At a recent con I met a fairly big name science fiction writer--multiple Hugo and Nebula awards and a publication history that goes back to when I was . . . very young. We did a panel together and, some time later, met in the Con Suite (a room at most science fiction conventions, usually with drinks and snacks, sometimes real food, where folk can relax, meet, and talk) where we chatted. One of the things he did was give me some advice on advancing my career--what cons I should attend in order to meet editors and agents in the hopes of doing business, that sort of thing.

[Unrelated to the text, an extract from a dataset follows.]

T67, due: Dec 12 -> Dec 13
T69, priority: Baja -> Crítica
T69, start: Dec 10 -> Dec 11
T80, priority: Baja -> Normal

One of the things he said was that if I wanted to be successful I had to "get out of the slush pile." (the "slush pile" being that gigantic stack of manuscripts that people send in hoping to be published.) As he explained it, first readers have to reject some large number of manuscripts per hour (this is forced by the reality that a very large number of manuscripts are submitted but only a few can be published). Now, while most stories submitted can be easily rejected (bad manuscript format, poor spelling and grammar, that sort of thing) even on the "possibles" (which includes your story, right? You've cleaned up the spelling and grammar? You've made sure to put it into proper manuscript format? You've done all that right?) a decision has to be made quickly. And in that rush it's entirely possible for good stories to get overlooked. In fact, good stories are going to be rejected because there are more good stories than there are slots at any paying publishing house.
If I understand what he was telling me, the best chance you have, if your story is any good, is if you can avoid the "slush pile" and get directly to an editor who might buy your work rather than being handled by a first reader whose job is to reject as much as he can as fast as he can.
And that was when we got to talking about conventions. A bit later I mentioned a book manuscript I was shopping around and mentioned that I was limited because only a couple of the major publishing houses accepted unagented manuscripts. He promptly named two that I had missed and mentioned that the editor of one of them had recently won a major industry award. I took out my iPod Touch and quickly noted this information down, asking the writer to repeat the name of the editor so I got it correctly.
When I got home, I mentioned this to another writer I know and in an email I laughingly said I should submit the story saying "Author XXX suggested I send this to you."
My friends reply was a single line: "Author XXX recommended you as a possible contact."
Oh. He was serious.
And so I sent off the manuscript (that publisher takes submissions via email) with a cover letter starting exactly as my friend suggested.
In a matter of a couple of hours I got a reply that said "I'll take a look on XXX's recommendation."
So two days later I get another response. "Thanks but no thanks."
Well, I got out of the slushpile but, in this case, it was just to get a faster rejection.
Oh well. That's the way the game is played.